- **TASK DESCRIPTION**: Copy every line from the records that holds the word "which".

- **Stored data**:
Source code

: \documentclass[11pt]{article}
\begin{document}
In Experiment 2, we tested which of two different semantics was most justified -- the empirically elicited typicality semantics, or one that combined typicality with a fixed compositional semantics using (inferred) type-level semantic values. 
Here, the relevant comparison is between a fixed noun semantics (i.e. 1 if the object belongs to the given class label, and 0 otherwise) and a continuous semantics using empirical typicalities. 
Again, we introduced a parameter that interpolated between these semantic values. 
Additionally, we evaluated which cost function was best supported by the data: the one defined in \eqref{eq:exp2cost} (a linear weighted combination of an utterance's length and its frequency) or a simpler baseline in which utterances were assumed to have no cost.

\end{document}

- **SOLUTION FOR THIS TASK**:
In Experiment 2, we tested which of two different semantics was most justified -- the empirically elicited typicality semantics, or one that combined typicality with a fixed compositional semantics using (inferred) type-level semantic values. 
Additionally, we evaluated which cost function was best supported by the data: the one defined in \eqref{eq:exp2cost} (a linear weighted combination of an utterance's length and its frequency) or a simpler baseline in which utterances were assumed to have no cost.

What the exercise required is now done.